* **ENTRIES SUPPLIED**:
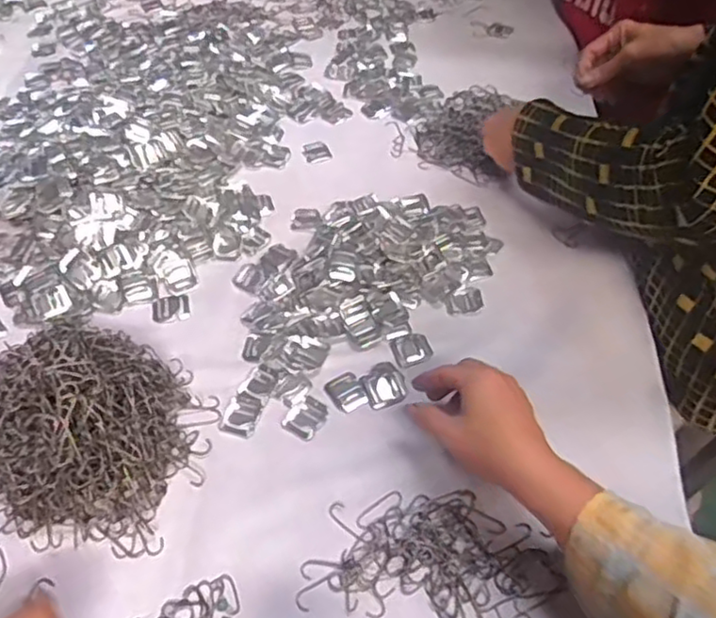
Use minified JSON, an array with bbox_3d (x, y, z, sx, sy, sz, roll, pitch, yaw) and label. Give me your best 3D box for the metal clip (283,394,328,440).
[{"bbox_3d":[-0.045,0.092,0.573,0.031,0.004,0.039,27,56,19],"label":"metal clip"}]

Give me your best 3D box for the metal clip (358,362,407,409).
[{"bbox_3d":[0.023,0.067,0.594,0.036,0.005,0.043,-17,54,-14],"label":"metal clip"}]

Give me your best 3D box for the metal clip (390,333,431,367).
[{"bbox_3d":[0.050,0.038,0.621,0.035,0.008,0.031,-16,54,-13],"label":"metal clip"}]

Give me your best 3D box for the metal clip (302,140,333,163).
[{"bbox_3d":[-0.051,-0.192,0.809,0.033,0.004,0.036,-17,54,-14],"label":"metal clip"}]

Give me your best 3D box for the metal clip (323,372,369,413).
[{"bbox_3d":[-0.009,0.074,0.592,0.031,0.004,0.036,-26,57,-20],"label":"metal clip"}]

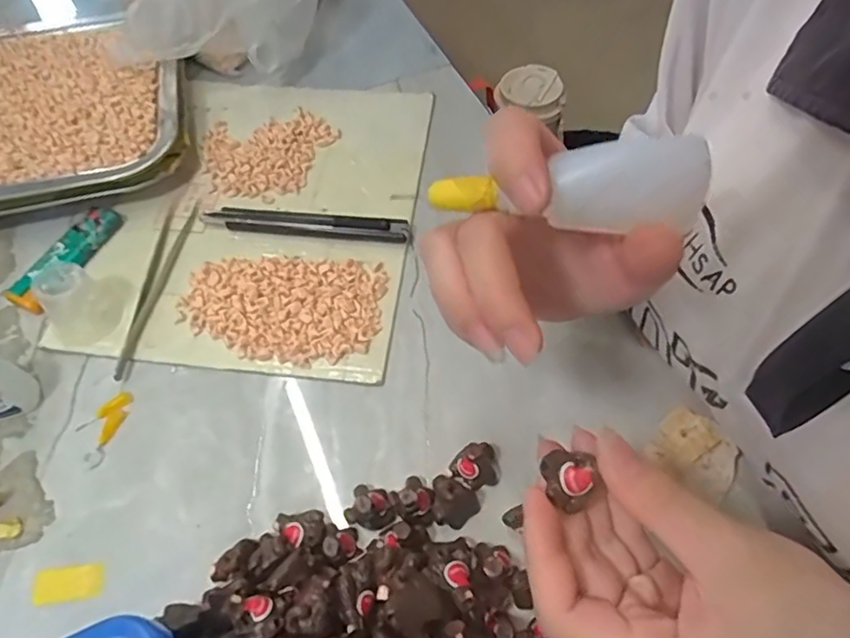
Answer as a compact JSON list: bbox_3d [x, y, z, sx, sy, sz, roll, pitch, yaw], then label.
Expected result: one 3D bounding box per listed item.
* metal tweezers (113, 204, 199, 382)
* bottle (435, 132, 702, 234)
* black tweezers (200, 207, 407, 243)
[{"bbox_3d":[-0.162,-0.021,0.363,0.017,0.004,0.127,2,58,2],"label":"metal tweezers"},{"bbox_3d":[0.047,-0.043,0.200,0.086,0.023,0.022,-2,57,14],"label":"bottle"},{"bbox_3d":[-0.077,-0.061,0.382,0.130,0.007,0.019,4,58,4],"label":"black tweezers"}]

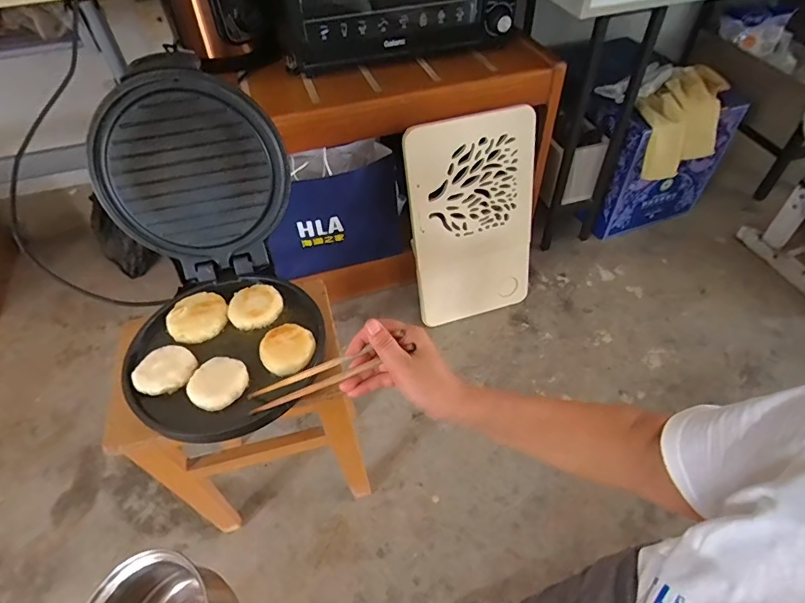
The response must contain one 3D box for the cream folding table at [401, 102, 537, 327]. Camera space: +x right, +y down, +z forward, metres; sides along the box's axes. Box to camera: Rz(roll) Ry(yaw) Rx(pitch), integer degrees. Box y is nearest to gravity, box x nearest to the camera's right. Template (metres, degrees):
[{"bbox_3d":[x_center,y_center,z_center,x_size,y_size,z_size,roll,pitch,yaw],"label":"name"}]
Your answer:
[{"bbox_3d":[0.174,-0.181,1.079,0.316,0.507,0.042,-15,36,-7],"label":"cream folding table"}]

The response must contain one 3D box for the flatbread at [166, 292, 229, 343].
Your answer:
[{"bbox_3d":[-0.282,0.021,0.627,0.079,0.014,0.079,-16,50,-11],"label":"flatbread"}]

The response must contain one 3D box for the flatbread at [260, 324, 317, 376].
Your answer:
[{"bbox_3d":[-0.147,0.060,0.589,0.068,0.016,0.071,2,49,5],"label":"flatbread"}]

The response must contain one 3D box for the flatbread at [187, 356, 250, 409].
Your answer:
[{"bbox_3d":[-0.223,0.097,0.554,0.066,0.011,0.068,-2,49,2],"label":"flatbread"}]

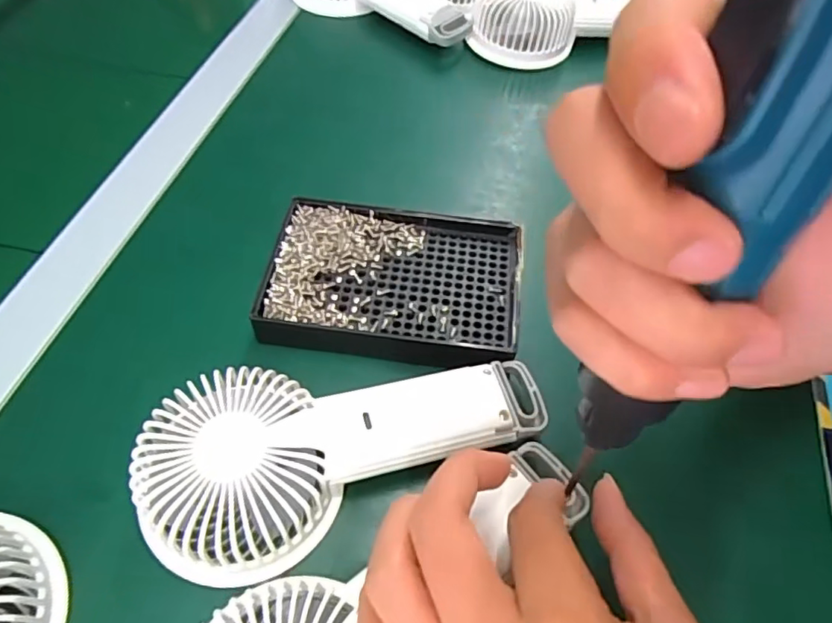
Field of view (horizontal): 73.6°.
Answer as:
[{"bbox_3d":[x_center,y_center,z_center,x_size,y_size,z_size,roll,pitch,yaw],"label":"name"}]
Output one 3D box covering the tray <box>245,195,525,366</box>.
[{"bbox_3d":[-0.012,-0.016,0.312,0.135,0.020,0.094,8,56,2],"label":"tray"}]

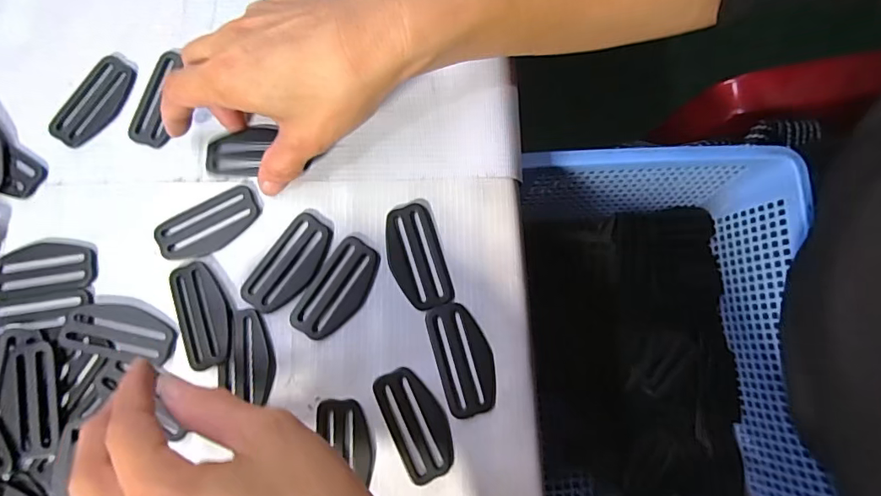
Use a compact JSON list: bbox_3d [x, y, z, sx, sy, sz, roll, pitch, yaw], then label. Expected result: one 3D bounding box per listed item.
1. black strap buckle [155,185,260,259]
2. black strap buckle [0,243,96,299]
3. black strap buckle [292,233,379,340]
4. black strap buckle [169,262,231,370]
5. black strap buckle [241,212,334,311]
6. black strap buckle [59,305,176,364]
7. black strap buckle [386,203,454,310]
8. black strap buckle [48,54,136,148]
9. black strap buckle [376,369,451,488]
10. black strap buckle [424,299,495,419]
[{"bbox_3d":[-0.134,-0.013,0.279,0.058,0.004,0.029,-28,80,-4],"label":"black strap buckle"},{"bbox_3d":[-0.228,0.012,0.277,0.058,0.004,0.029,-8,79,0],"label":"black strap buckle"},{"bbox_3d":[-0.057,0.024,0.271,0.029,0.004,0.059,33,82,7],"label":"black strap buckle"},{"bbox_3d":[-0.133,0.037,0.270,0.028,0.004,0.058,-22,80,-3],"label":"black strap buckle"},{"bbox_3d":[-0.085,0.009,0.273,0.030,0.004,0.059,35,82,7],"label":"black strap buckle"},{"bbox_3d":[-0.177,0.046,0.269,0.058,0.007,0.027,12,80,3],"label":"black strap buckle"},{"bbox_3d":[-0.014,0.005,0.274,0.029,0.004,0.059,-18,80,-2],"label":"black strap buckle"},{"bbox_3d":[-0.208,-0.088,0.292,0.031,0.004,0.059,31,82,7],"label":"black strap buckle"},{"bbox_3d":[-0.013,0.093,0.259,0.030,0.004,0.058,-25,80,-3],"label":"black strap buckle"},{"bbox_3d":[0.012,0.060,0.264,0.030,0.004,0.059,-16,80,-2],"label":"black strap buckle"}]

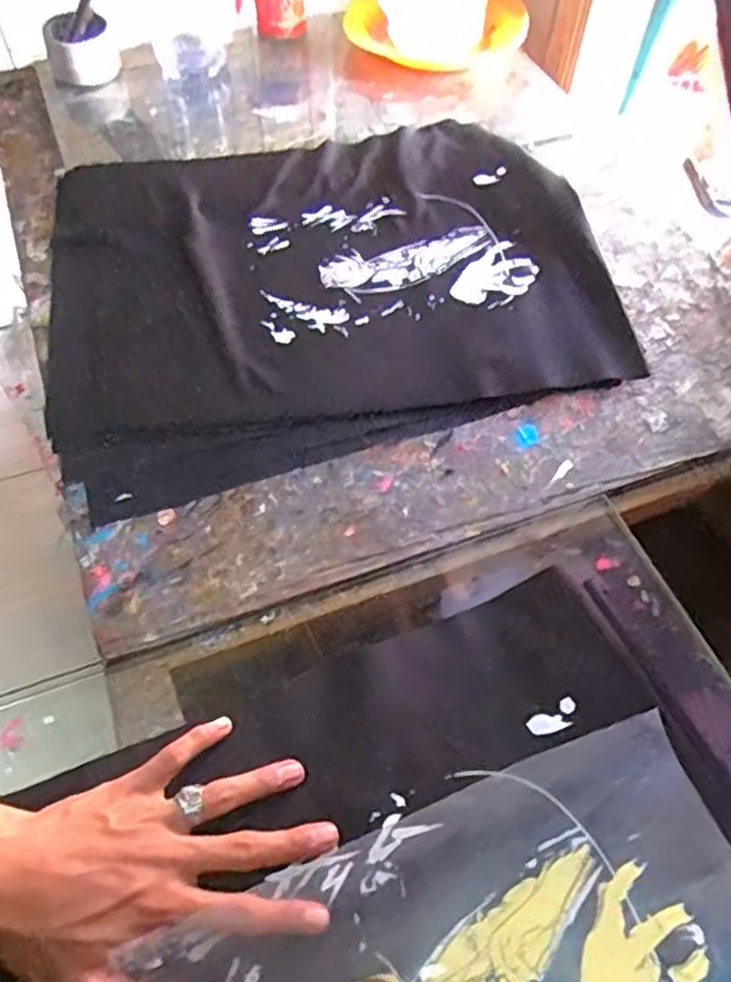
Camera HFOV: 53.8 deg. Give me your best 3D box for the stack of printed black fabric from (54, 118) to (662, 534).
[{"bbox_3d":[-0.037,-0.199,0.658,0.488,0.027,0.384,-16,60,-12],"label":"stack of printed black fabric"}]

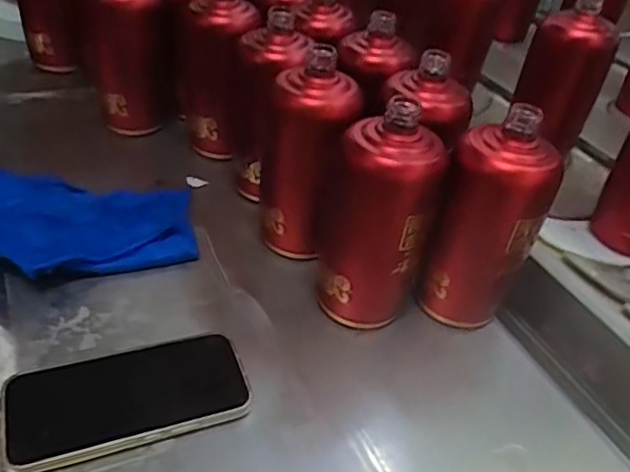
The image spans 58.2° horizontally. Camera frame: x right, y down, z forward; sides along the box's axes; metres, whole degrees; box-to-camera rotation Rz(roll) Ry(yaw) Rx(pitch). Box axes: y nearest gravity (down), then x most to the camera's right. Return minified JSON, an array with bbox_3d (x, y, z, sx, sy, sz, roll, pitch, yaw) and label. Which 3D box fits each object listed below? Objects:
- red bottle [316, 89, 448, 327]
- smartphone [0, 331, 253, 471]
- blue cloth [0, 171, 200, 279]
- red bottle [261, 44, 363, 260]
[{"bbox_3d":[0.047,-0.011,0.445,0.082,0.179,0.072,9,40,3],"label":"red bottle"},{"bbox_3d":[-0.129,0.111,0.392,0.160,0.018,0.075,-12,43,-21],"label":"smartphone"},{"bbox_3d":[-0.228,-0.016,0.499,0.233,0.057,0.125,-8,42,-17],"label":"blue cloth"},{"bbox_3d":[-0.008,-0.068,0.508,0.079,0.181,0.070,2,40,-5],"label":"red bottle"}]

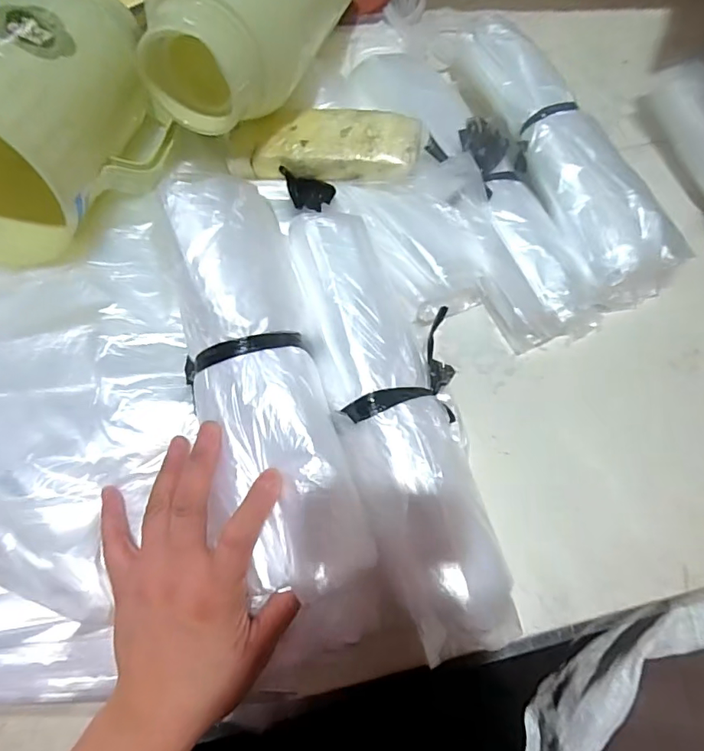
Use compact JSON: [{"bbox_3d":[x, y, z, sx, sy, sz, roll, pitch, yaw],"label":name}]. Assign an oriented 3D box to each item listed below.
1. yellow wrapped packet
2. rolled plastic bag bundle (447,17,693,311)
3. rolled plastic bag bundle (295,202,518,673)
[{"bbox_3d":[-0.025,-0.208,0.442,0.166,0.028,0.059,5,67,3],"label":"yellow wrapped packet"},{"bbox_3d":[0.187,-0.215,0.470,0.080,0.070,0.327,-17,68,-7],"label":"rolled plastic bag bundle"},{"bbox_3d":[0.033,0.027,0.366,0.089,0.082,0.321,-12,68,-5],"label":"rolled plastic bag bundle"}]

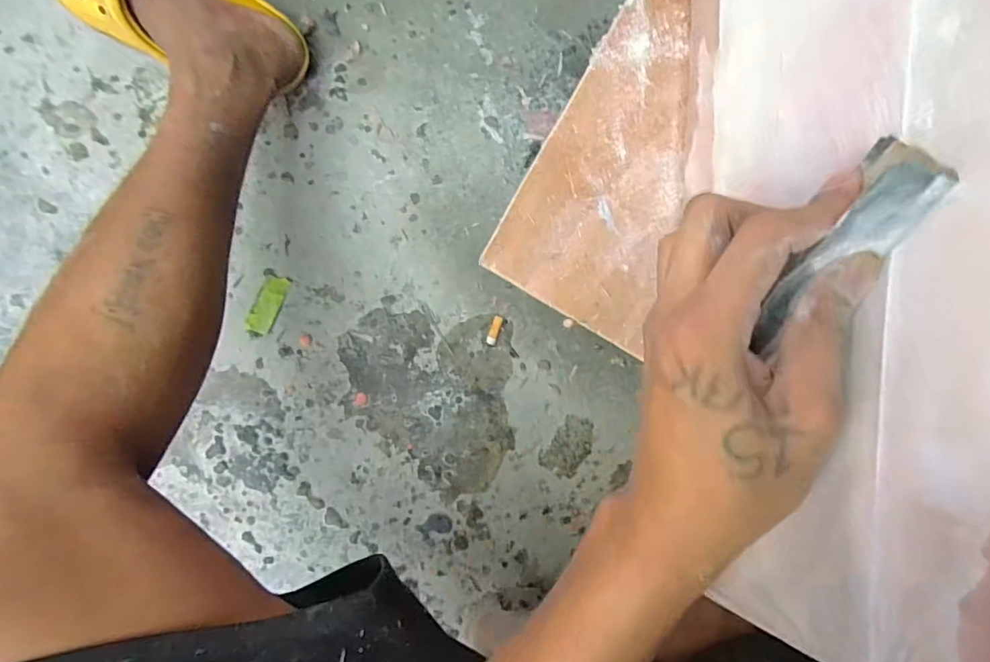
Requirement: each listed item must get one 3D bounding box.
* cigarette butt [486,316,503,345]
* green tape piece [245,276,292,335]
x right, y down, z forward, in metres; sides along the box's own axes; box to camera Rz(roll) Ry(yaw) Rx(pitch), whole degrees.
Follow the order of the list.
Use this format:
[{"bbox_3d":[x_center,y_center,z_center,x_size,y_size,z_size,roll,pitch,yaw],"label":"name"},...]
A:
[{"bbox_3d":[0.000,0.000,0.592,0.012,0.006,0.033,19,88,-7],"label":"cigarette butt"},{"bbox_3d":[-0.244,-0.029,0.565,0.026,0.004,0.064,24,86,-8],"label":"green tape piece"}]

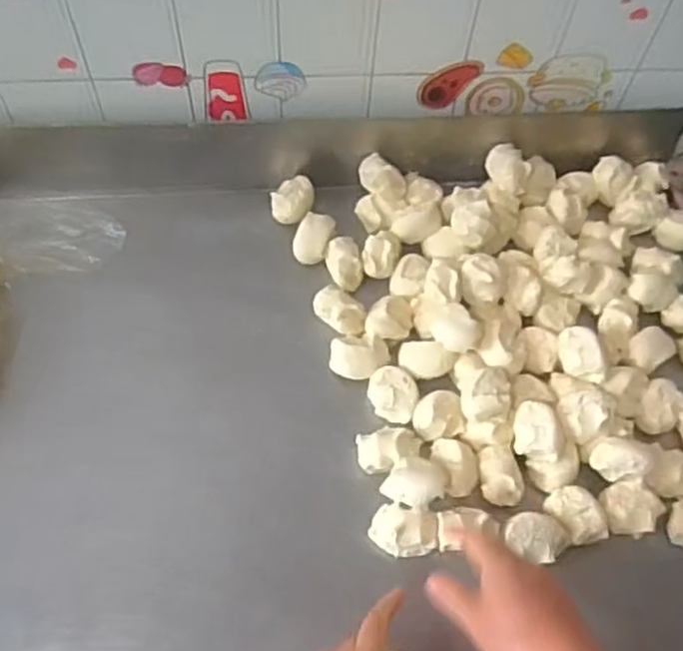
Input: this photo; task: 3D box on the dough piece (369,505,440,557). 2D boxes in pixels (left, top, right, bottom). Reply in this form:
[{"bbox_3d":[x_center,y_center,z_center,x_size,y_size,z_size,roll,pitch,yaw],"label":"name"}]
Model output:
[{"bbox_3d":[0.059,0.192,0.667,0.061,0.032,0.041,10,61,2],"label":"dough piece"}]

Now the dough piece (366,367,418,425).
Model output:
[{"bbox_3d":[0.053,0.070,0.736,0.049,0.028,0.051,1,61,-2],"label":"dough piece"}]

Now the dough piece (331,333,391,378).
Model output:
[{"bbox_3d":[0.019,0.034,0.755,0.061,0.030,0.048,3,61,-1],"label":"dough piece"}]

* **GOAL OF THE EXERCISE**: What you return must be an exact retyping of the lines above starting at the line with "4. black strap buckle [169,262,231,370]" and ending at the line with "9. black strap buckle [376,369,451,488]", and nothing besides.

* **ANSWER SPACE**:
4. black strap buckle [169,262,231,370]
5. black strap buckle [241,212,334,311]
6. black strap buckle [59,305,176,364]
7. black strap buckle [386,203,454,310]
8. black strap buckle [48,54,136,148]
9. black strap buckle [376,369,451,488]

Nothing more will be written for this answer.